You are viewing a plain text version of this content. The canonical link for it is here.

Posted to dev@commons.apache.org by Aaron Smuts <AS...@therealm.com> on 2002/02/01 22:19:08 UTC

RE: [collections][PATCH] SequencedHashMap violates Map contract, has poor performance -- BufferCache, SequencedHastable, MRUMap and LRUMa p .

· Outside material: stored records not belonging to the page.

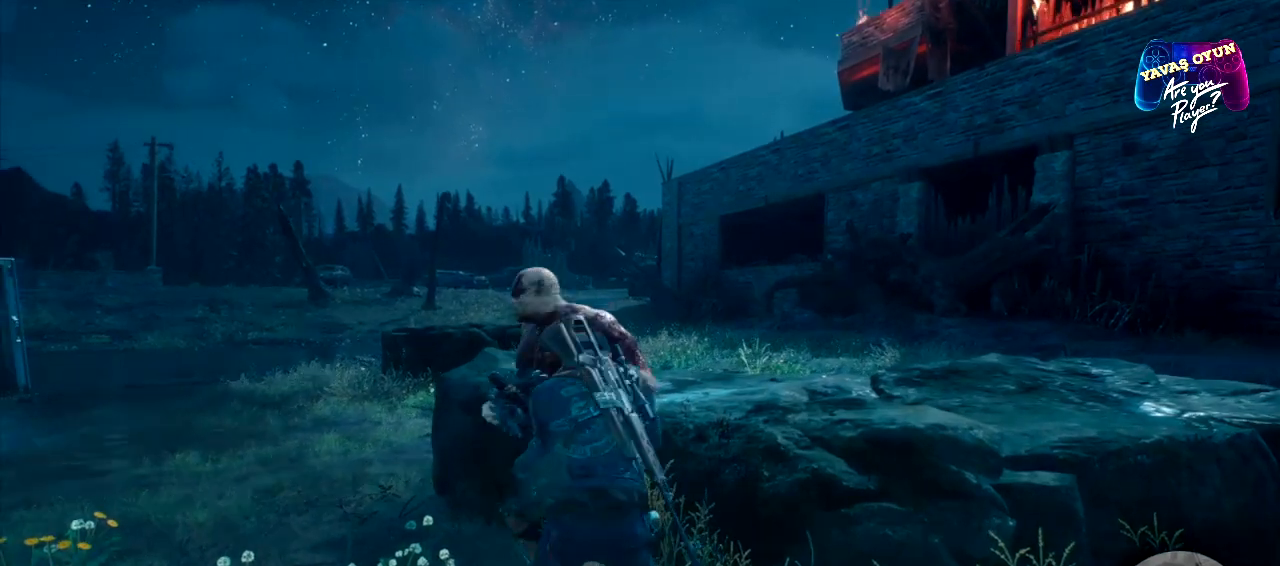
{"buttons": [], "left_stick": "down-left", "right_stick": "center", "events": [[200, "L1", "up"], [300, "R1", "down"], [400, "left_stick", "down-left"], [483, "R1", "up"]]}
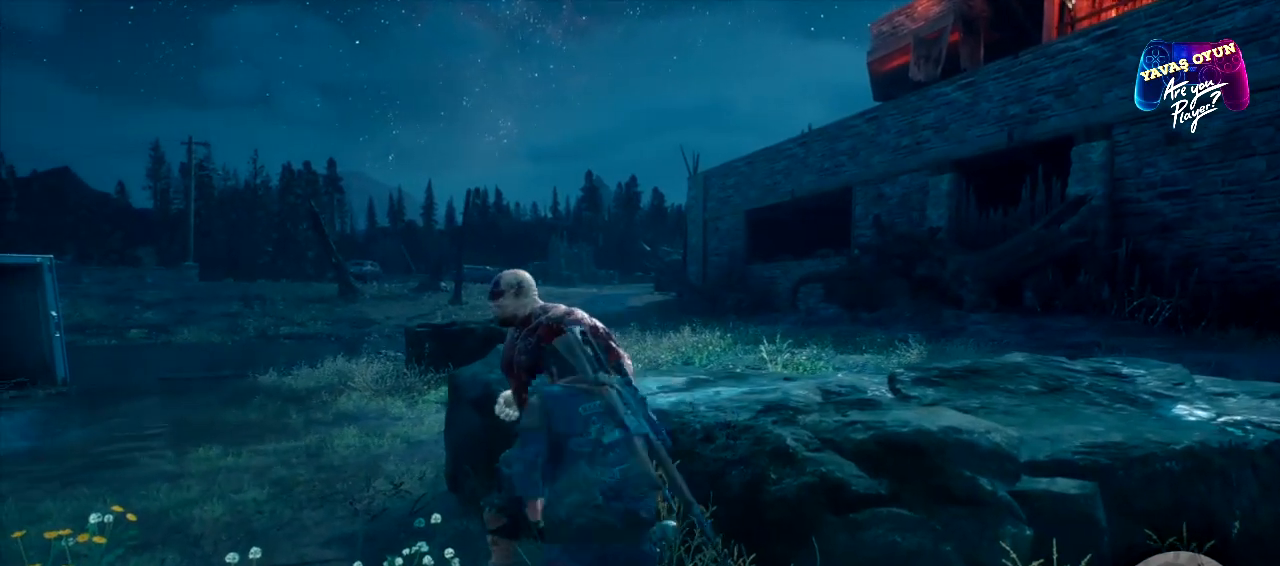
{"buttons": ["L3"], "left_stick": "down", "right_stick": "center", "events": [[150, "left_stick", "down"], [267, "L3", "down"]]}
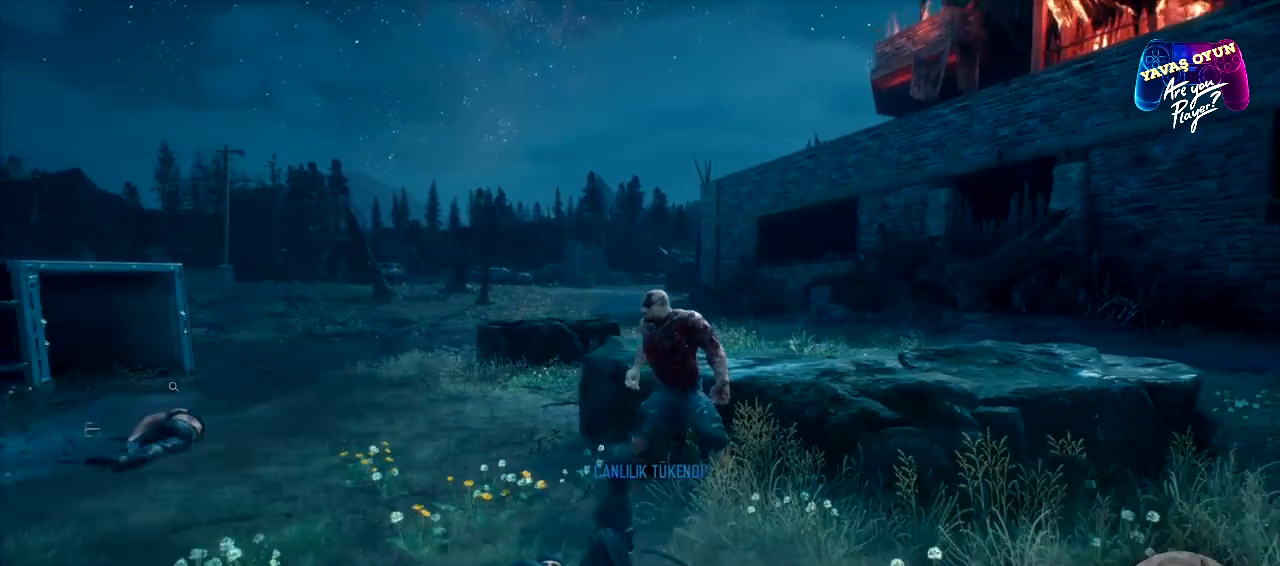
{"buttons": ["L1", "L3"], "left_stick": "down", "right_stick": "center", "events": [[467, "L1", "down"]]}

I was talking about the one in cvs.  I was trying to point out that there
are other classes that suffer from the same problem that you are fixing and
that there are other problems with one of the LRU implementations.  See the
other emails.

Cheers,

Aaron

> -----Original Message-----
> From: Michael A. Smith [mailto:iammichael@iammichael.org]
> Sent: Friday, February 01, 2002 10:46 AM
> To: Jakarta Commons Developers List
> Subject: RE: [collections][PATCH] SequencedHashMap violates Map contract,
> has poor performance -- BufferCache, SequencedHastable, MRUMap and LRUMap
> .
> 
> On Fri, 1 Feb 2002, Aaron Smuts wrote:
> > The SequencedHashMap has the same problem with the LinkedList remove
> > operation which executes in O(N) time as BufferCache, SequencedHastable,
> and
> > MRUMap.
> 
> Umm...  I'm a bit confused.  Are you referring to the SequencedHashMap
> that exists in current CVS, or the version I posted (I'm not sure because
> the subject starts with the same subject as my recent mail containing a
> patch for SequencedHashMap and quotes one of my mails).
> 
> If you're referring to the current SequencedHashMap in CVS, then yes, it
> has O(n) performance.  I mentioned that fact in my email, and is one of
> the things fixed in my implementation.
> 
> If you're referring to the version in my patch, then I don't see how it
> executes in O(n).
> 
> > The LRUStore I put in stratum looks similar to what you are working on.
> 
> ah, maybe you were just reiterating the problems with existing CVS
> version.  Stratum is some component in turbine, right?  I'm not that
> familiar with it.  I did see your post here about it though, and plan on
> commenting on it this evening or tomorrow when I have some more time.
> 
> > LRUMap in Collections looks pretty good.  I'm going to test it.
> 
> I haven't looked over that yet.  It's on my list.  I'll comment on the
> rest of your mail after I review it either this evening or tomorrow.
> 
> regards,
> michael
> 
> 
> 
> --
> To unsubscribe, e-mail:   <mailto:commons-dev-
> unsubscribe@jakarta.apache.org>
> For additional commands, e-mail: <mailto:commons-dev-
> help@jakarta.apache.org>

RE: [collections][PATCH] SequencedHashMap violates Map contract, has poor performance -- BufferCache, SequencedHastable, MRUMap and LRUMap .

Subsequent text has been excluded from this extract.